Address reprint requests to Dr Porqueddu, Department of Cardiovascular Surgery, "I Monzino" Foundation IRCCS, Via Parea 4, 20138 Milan, Italy
e-mail: porqueddum{at}lycosmail.com
Background. Although significant advances have been made in the surgical treatment of diseases affecting the descending thoracic aorta, paraplegia remains a devastating complication. We propose the quick, simple clamping technique to prevent spinal cord ischemic injury.
Methods. From 1983 to 1998, 143 patients had descending thoracic aorta aneurysm repair. We divided the patients into the following three groups according to the surgical technique used: selective atriodistal bypass was used in group 1 (66 patients); simple clamping technique in group 2 (28 patients); and quick simple clamping technique in group 3 (49 patients). Mean aortic cross clamp time was 39 ± 13 minutes in group 1, 37 ± 11 minutes in group 2, and 17 ± 6 minutes in group 3 (p < 0.01 group 3 versus group 1 and group 2).

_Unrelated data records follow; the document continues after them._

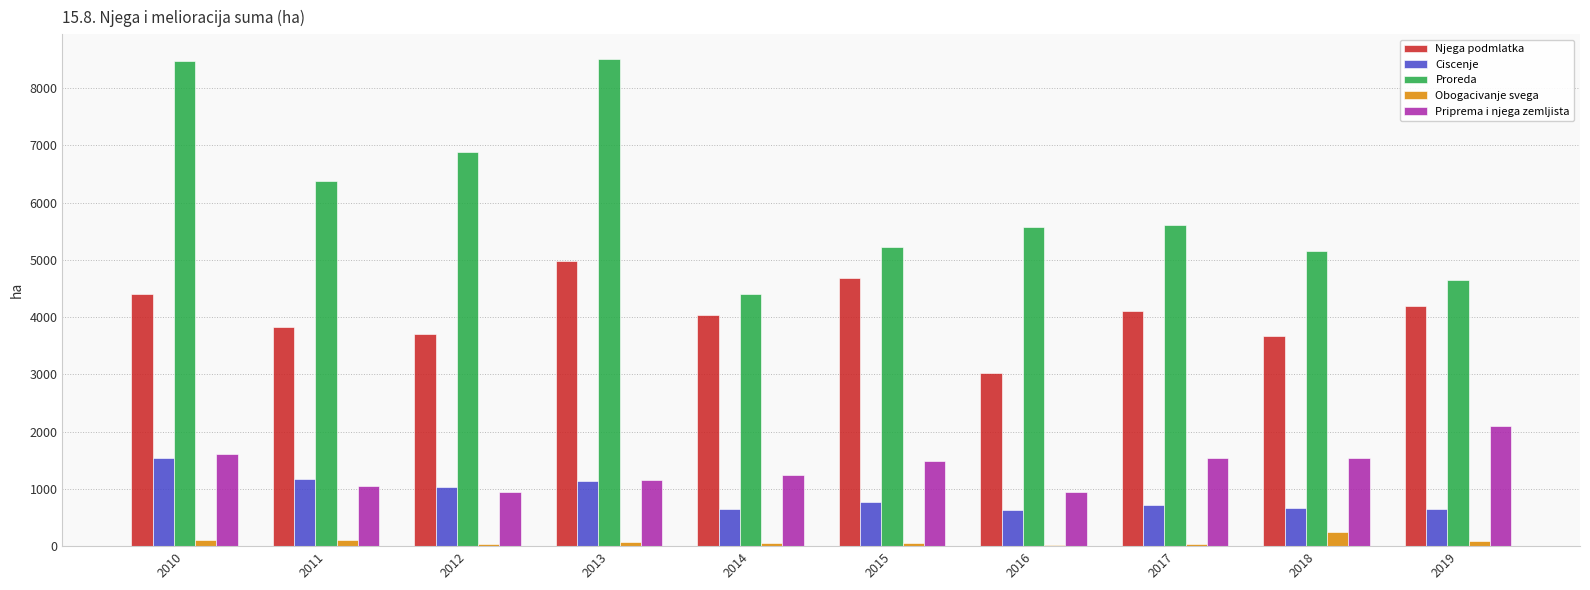

What is the total value across all series at 2016?

10208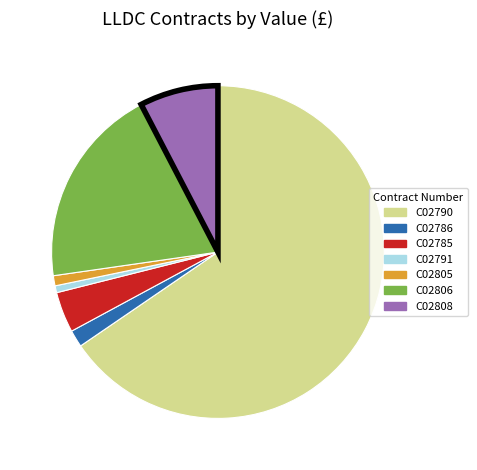

Which slice is the largest?

C02790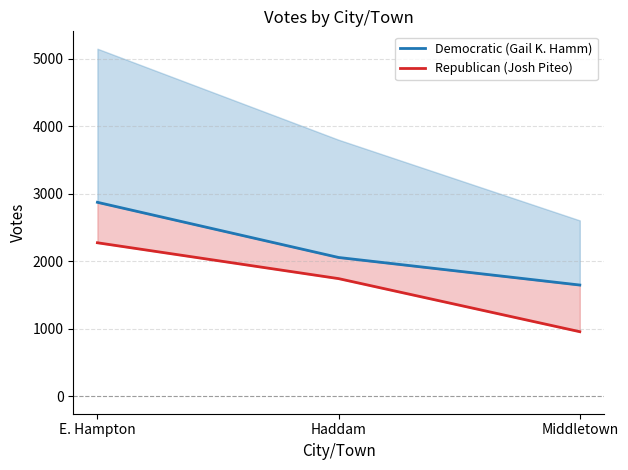

What is the lowest value of the Republican (Josh Piteo) series?

957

Results. The overall incidence of paraplegia was 4.8% (7 patients), 4.5% (3 patients) in group 1, 14.3% (4 patients) in group 2, and 0 in group 3 (p < 0.05 group 3 versus group 2). The overall in-hospital mortality rate was 5.5%. Multivariate logistic regression analysis showed a powerful effect of aortic cross-clamping time as risk factor for both paraplegia (p < 0.008), with an odds ratio of 1.03 per minute, and in-hospital mortality (p < 0.001), with an odds ratio of 2.5 per minute. The mean follow-up time was 65 months with a lower overall mortality rate in group 3 than in group 1 and group 2 (p < 0.05).
Conclusion. In descending thoracic aortic aneurysm repair, spinal cord perfusion can be maintained adequately without reimplantation of segmental vessels or use of atriodistal bypass when the aortic cross-clamp time is short (< 15 to 20 minutes).